TEXTO CITADO:
____________________
Mensaje para la Cuaresma 2007: «Contemplar a Cristo nos llevará a luchar contra toda
forma de desprecio de la vida y de explotación de la persona y a aliviar los dramas
de la soledad y el abandono»
Martes, 13 feb (RV).- «Mirarán al que traspasaron» (Jn 19,37). Éste es el tema bíblico
que guía el Mensaje de Benedicto XVI para la Cuaresma de este año y que ha sido presentado
esta mañana, en la Oficina de Prensa de la Santa Sede.
Mensaje en el que el
Papa pone de relieve que «contemplar ‘al que traspasaron’ nos llevará a abrir el corazón
a los demás reconociendo las heridas infligidas a la dignidad del ser humano; nos
llevará, particularmente, a luchar contra toda forma de desprecio de la vida y de
explotación de la persona y a aliviar los dramas de la soledad y del abandono de muchas
personas».
____________________
CONSIGNA BREVE 1: Indica si cada afirmación concuerda con el texto sobre el Mensaje para la Cuaresma 2007 y cita literalmente las palabras del texto que lo deciden: (a) el mensaje se presentó en la Oficina de Prensa de la Santa Sede; (b) la noticia está fechada un lunes; (c) según el Papa, contemplar al que traspasaron nos llevará a cerrar el corazón a los demás.

EXTRACTO DE DATOS:
____________________
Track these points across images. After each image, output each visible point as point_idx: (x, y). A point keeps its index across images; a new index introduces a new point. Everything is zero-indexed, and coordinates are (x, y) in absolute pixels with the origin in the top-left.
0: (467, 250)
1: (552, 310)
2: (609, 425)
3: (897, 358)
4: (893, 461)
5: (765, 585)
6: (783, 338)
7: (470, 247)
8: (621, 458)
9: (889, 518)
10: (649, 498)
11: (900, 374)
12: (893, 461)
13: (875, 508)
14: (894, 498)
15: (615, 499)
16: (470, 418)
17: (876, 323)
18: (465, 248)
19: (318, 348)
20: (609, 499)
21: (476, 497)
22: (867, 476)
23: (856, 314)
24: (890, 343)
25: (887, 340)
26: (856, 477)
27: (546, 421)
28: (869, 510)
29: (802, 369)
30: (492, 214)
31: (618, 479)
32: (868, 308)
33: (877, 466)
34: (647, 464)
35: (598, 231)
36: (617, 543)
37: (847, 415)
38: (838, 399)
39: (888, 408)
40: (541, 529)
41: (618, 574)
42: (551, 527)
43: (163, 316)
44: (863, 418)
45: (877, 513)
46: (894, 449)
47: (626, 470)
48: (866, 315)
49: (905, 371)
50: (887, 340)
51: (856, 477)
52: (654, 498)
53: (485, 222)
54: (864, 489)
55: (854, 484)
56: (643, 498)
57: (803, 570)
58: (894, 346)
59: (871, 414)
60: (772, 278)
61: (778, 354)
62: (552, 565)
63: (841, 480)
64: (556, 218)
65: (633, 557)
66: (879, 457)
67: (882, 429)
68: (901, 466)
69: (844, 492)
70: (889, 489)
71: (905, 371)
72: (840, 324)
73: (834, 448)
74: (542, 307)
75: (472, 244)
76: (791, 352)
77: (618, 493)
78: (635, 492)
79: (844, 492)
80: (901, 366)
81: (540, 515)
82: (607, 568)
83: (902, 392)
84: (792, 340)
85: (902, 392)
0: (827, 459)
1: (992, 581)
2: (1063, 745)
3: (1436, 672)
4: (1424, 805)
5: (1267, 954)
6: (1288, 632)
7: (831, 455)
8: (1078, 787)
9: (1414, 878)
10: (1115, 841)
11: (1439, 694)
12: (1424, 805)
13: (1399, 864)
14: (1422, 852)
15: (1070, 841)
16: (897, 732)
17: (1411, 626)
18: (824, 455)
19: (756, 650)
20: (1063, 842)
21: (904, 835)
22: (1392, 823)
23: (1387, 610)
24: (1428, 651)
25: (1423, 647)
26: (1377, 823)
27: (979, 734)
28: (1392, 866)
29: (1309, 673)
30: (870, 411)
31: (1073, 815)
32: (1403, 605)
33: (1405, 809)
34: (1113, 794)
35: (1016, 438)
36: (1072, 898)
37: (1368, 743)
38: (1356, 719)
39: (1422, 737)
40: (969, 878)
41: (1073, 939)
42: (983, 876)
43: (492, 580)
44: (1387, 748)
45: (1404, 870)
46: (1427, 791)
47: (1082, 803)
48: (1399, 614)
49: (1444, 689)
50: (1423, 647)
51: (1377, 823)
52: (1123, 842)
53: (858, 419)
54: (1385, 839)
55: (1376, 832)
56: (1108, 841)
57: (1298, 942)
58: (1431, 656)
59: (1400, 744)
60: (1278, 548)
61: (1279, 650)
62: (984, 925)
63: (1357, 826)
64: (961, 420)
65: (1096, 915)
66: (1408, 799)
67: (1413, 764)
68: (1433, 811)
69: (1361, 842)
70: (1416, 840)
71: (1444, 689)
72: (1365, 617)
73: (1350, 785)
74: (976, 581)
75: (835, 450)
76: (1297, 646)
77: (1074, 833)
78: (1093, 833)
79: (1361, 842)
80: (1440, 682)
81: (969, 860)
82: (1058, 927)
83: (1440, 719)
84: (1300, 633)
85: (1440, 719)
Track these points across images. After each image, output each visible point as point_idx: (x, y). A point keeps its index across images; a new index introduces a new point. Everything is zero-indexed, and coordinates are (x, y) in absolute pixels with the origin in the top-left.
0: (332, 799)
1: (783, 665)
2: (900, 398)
____________________
CONSIGNA BREVE 2: Reproduce sin cambios los registros, empezando por su primera línea y terminando en la línea que contiene "22: (867, 476)", ambas incluidas.

SOLUCIÓN COMPLETA 1:
(a) Sí: «ha sido presentado esta mañana, en la Oficina de Prensa de la Santa Sede».
(b) No: «Martes, 13 feb (RV)».
(c) No: «nos llevará a abrir el corazón a los demás».

SOLUCIÓN COMPLETA 2:
Track these points across images. After each image, output each visible point as point_idx: (x, y). A point keeps its index across images; a new index introduces a new point. Everything is zero-indexed, and coordinates are (x, y) in absolute pixels with the origin in the top-left.
0: (467, 250)
1: (552, 310)
2: (609, 425)
3: (897, 358)
4: (893, 461)
5: (765, 585)
6: (783, 338)
7: (470, 247)
8: (621, 458)
9: (889, 518)
10: (649, 498)
11: (900, 374)
12: (893, 461)
13: (875, 508)
14: (894, 498)
15: (615, 499)
16: (470, 418)
17: (876, 323)
18: (465, 248)
19: (318, 348)
20: (609, 499)
21: (476, 497)
22: (867, 476)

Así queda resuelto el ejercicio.